(Instruction): Please answer from the Facebook excerpt below: what kind of phone does the writer say they are still happy with?

* begin Excerpt provided *

All that is fine and good. I am still happy with a Verizon phone with a slide out keyboard for texting phone numbers, addresses, etc., and I am happy not to be interrupted on my phone with every “status update” that comes across my computer screen. Pick and choose. How much connection do you want? How often? At what price?
Last Fall I learned that the price can be too steep. The US political standoff, reflected on Facebook, involved people on my “friend” list. When I “shared’ a Catholic priest’s homily on the spiritual importance of considering the protection of our most defenseless citizens, unborn children, when we vote, I heard from New Church “friends’ and my life “friends” alike. It wasn’t pretty. One of my friends wrote her critical message in all capitals letters, saying, “YES, I AM YELLING!”
In a few short months, I really found out who my friends were. And it made me very sad. My true friends didn’t surprise me, and a few casual friends became soul mates … but others, I don’t know. All I know is that I doubt if they would ever say what they said to me on Facebook directly to me in person … to my face.

* end Excerpt provided *
* begin Data listing *

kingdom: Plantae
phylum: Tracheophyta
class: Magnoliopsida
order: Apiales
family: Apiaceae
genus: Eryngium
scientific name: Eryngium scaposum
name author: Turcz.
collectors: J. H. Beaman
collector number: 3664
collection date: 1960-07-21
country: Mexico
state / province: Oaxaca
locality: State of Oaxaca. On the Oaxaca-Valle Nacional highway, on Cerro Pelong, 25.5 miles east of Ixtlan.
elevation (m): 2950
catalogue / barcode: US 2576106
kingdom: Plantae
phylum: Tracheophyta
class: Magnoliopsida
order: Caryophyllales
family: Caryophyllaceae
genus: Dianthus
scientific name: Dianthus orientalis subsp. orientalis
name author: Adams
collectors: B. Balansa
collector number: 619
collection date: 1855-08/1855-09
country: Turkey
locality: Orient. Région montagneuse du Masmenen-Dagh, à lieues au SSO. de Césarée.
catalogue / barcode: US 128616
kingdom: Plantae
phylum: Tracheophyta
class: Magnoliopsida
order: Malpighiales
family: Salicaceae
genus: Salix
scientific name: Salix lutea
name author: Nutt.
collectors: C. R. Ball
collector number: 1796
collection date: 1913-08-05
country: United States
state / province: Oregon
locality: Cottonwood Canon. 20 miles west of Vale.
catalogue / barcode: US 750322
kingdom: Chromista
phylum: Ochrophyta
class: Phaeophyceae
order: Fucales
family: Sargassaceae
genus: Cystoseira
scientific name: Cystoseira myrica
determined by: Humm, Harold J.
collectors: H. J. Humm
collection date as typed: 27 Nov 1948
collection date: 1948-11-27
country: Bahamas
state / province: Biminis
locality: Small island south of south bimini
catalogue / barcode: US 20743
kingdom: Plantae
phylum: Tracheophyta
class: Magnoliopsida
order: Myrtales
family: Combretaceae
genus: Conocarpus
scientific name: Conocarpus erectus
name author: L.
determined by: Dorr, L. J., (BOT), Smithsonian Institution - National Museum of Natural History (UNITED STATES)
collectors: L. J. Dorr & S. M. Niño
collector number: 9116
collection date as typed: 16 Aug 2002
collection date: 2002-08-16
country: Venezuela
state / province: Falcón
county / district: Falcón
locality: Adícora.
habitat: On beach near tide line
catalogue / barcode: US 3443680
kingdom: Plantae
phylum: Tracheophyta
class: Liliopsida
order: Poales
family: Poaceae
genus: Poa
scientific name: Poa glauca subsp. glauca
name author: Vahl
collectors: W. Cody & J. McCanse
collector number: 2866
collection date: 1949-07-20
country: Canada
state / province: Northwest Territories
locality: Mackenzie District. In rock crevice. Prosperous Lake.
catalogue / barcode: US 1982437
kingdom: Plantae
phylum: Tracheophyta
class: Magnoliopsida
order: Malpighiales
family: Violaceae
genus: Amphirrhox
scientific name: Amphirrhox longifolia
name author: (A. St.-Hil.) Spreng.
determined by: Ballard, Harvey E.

* end Data listing *

(Task output): A Verizon phone with a slide-out keyboard for texting.